Solomon wondered why someone that was so beautiful and so rich didn’t know who the real God is and further had never come to him to pay tribute. So he sent a letter with the hoopoe whose neck delivered it to Sheba. Sheba then took the message to her council of courtiers and asked what she should do about this. 

Sheba thought it was clear that the message was an ultimatum.  Sheba had to pay tribute to Solomon or risk his wrath, which meant war.  Sheba’s servants packed many gifts for Solomon including gold precious stones, oil and spices but perhaps the real reason for her visit was not to bestow gifts but to negotiate trade.

  1. Arouse interest- On both sides. 
  2. Favorable trade . for both parties
  3. Common interests. 
  4. Negotiations
  5. Business partner testing.
  6. Negotiation
  7. The result of mutual agreement 

Marreb, the city in which she lived, was endowed with large amounts of water, food and had irrigation systems built, which had a huge impact on the flourishing of business and trade. One of the very valuable gifts the Queen brought to Solomon was incense, which was said to promote communication between God and man. At the time, it was more precious than gold. The 6-month journey from Saba to Jerusalem was very unusual for those days, Especially for the Queen. Solomon was fascinated by the beauty of the Queen and it is said that their communication was a form of business agreement. Allegedly, the Queen was endowed with a keen mind and prepared some very insidious questions for the King to make sure of his knowledge. The questions were asked in the form of riddles like our modern version of small talk, it was more like when business deals are done today. Mesopotamian culture has a long tradition of riddles between monarchs. Not only do diplomats exchange riddles, but Solomon did the same with Hiram the King of Tire.  So Solomon liked this sort of thing, also riddles were often exchanged at weddings. The act of exchanging riddles shows that you are fit partners.

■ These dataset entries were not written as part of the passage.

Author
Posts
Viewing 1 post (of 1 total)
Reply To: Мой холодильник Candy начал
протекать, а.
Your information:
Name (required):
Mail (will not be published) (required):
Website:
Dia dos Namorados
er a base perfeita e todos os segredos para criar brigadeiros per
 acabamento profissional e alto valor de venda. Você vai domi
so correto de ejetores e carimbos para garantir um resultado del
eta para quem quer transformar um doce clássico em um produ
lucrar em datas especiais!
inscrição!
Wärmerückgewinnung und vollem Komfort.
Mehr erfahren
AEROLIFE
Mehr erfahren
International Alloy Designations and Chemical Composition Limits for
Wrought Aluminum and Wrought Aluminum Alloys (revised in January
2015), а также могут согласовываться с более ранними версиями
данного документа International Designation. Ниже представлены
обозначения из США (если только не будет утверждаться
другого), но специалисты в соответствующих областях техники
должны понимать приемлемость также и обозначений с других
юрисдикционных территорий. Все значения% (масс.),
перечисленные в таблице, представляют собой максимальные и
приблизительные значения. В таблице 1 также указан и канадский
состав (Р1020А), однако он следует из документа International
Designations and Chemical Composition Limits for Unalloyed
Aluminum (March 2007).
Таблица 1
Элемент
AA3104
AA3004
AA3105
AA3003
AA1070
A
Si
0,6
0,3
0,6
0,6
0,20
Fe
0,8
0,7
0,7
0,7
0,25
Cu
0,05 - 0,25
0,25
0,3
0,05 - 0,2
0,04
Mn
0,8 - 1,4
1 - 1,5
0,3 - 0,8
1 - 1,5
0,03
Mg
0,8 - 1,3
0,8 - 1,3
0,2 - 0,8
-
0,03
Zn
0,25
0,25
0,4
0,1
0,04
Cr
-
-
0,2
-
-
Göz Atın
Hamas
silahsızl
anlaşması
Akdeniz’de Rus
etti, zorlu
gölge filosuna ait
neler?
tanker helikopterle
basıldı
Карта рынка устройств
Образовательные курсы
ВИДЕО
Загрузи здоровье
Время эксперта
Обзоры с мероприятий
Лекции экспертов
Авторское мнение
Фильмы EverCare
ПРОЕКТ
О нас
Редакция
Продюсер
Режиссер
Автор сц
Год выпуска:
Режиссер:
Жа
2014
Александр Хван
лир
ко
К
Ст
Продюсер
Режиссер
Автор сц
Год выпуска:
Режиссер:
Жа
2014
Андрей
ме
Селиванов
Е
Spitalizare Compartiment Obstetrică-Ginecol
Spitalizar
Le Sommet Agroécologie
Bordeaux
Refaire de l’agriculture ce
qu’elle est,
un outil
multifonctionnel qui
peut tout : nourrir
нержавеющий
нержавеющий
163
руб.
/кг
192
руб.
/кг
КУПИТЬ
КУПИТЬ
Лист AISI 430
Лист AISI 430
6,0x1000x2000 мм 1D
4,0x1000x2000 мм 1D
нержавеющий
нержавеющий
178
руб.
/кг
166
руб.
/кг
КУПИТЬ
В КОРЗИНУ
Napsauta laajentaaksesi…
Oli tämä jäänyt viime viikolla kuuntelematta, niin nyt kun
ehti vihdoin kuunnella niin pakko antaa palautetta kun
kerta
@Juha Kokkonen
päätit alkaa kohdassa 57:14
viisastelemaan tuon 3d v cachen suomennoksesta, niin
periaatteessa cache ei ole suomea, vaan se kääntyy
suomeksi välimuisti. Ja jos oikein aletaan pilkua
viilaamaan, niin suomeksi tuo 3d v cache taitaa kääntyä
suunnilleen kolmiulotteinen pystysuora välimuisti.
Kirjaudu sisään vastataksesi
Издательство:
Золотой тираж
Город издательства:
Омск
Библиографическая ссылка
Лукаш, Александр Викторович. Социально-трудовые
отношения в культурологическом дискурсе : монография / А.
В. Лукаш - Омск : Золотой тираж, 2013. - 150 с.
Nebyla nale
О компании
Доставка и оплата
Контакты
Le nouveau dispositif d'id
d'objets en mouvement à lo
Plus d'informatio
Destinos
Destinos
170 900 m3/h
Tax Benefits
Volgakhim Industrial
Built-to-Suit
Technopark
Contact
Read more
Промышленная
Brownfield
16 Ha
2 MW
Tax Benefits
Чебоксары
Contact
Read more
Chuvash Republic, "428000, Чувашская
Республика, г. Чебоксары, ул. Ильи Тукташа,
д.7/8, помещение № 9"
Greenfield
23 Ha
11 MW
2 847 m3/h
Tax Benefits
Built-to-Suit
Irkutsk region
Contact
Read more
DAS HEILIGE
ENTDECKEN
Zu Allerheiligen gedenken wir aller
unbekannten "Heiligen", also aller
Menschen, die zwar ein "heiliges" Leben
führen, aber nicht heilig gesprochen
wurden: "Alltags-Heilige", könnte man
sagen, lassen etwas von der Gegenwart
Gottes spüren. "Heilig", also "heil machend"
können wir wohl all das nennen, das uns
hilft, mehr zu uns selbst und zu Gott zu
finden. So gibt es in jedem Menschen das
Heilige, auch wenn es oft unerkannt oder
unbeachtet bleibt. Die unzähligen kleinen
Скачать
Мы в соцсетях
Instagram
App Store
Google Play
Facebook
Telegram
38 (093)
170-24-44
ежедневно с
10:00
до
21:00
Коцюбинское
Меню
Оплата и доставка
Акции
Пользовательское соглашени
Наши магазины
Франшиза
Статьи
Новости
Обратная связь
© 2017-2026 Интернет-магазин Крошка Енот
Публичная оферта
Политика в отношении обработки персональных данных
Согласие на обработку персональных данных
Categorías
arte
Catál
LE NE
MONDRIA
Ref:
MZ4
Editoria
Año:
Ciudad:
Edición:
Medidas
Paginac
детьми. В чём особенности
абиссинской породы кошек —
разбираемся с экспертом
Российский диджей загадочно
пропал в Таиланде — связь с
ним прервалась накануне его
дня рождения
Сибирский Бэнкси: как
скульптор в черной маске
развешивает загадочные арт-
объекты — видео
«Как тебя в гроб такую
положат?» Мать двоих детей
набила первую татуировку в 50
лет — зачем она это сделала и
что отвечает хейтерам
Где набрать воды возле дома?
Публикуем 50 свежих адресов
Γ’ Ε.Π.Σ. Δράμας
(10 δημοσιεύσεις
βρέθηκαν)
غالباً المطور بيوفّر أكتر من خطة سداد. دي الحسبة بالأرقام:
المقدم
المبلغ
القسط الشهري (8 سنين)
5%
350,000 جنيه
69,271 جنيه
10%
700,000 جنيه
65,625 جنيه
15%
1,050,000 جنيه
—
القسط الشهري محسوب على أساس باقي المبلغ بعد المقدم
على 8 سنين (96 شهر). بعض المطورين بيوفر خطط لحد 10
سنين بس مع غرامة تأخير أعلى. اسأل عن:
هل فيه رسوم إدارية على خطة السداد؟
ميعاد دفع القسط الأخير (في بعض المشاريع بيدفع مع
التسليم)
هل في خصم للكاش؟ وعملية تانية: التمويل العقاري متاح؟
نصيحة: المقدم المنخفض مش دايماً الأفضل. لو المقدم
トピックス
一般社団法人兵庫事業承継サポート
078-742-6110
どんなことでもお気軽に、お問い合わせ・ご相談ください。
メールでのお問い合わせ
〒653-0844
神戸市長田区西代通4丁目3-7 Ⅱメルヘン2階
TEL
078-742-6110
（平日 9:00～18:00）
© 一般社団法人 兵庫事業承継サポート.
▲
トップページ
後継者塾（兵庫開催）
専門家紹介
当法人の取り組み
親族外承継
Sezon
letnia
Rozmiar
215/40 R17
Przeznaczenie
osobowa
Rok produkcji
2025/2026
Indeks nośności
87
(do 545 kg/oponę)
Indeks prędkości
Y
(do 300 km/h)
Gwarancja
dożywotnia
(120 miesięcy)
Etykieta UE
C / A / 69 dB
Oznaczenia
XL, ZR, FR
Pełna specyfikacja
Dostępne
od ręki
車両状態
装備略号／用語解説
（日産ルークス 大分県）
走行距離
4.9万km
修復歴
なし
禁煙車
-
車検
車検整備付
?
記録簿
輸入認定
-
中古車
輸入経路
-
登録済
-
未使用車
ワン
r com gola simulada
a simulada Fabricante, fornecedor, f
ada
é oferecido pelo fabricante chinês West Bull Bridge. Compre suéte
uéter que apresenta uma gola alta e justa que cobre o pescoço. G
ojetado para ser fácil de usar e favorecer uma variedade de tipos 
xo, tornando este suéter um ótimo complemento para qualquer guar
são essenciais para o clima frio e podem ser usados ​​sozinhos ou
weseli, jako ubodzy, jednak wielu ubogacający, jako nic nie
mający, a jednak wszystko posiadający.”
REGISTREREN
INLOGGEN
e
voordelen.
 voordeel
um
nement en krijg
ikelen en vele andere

During her stay of 3 years by some accounts, Solomon and Sheba discussed many subjects including Solomon’s God. Solomon had a reputation of being a big womanizer so as a result perhaps it was a part of his longer strategy. The fullest account of the time Solomon and Sheba’s time together was given in the Ethiopian Kebra Nagast; it describes how the two became inseparable until eventually Sheba decided she had to return to her own people. 


The night before the queen’s departure, Solomon gave her a very spicy dinner, and they stayed late into the night. She allegedly stayed in his palace, but forced Solomon to swear that he wouldn’t touch her. He swore on the assumption that she would not take anything from the palace at night. Sheba woke up in the middle of the night with a big thirst, and Solomon stood by her with a glass of water. When the Queen of Sheba returned home she carried with her the light of wisdom, Sheba brought her faith in one God to her country, and 9 months after returning from Jerusalem, she gave birth to her only son, Menelec.


The Etiopian holy book goes on to document how Menelec came of age and journeyed to Jerusalem to visit his father.  It is said that Solomon gave him the Ark of the Covenant which Menelec brought with him to Ethiopia where he founded a new dynasty.

The Queen is a perfect display of strength, wisdom, education, progress and a certain sense of business. She must have had a very strong motive to make such a difficult journey to meet with Solomon. It is probable that strong women like the Queen where not uncommon at that time. A remarkable woman whose courageous efforts ensured trade, peace and at the same time brought faith in God to a pagan country.

During this agreement, the deal was sealed probably also through his son. Isn’t it our greatest blessing to have a child with strong health and a clear minded partner? How else can we ensure a healthy and well-meaning future generation?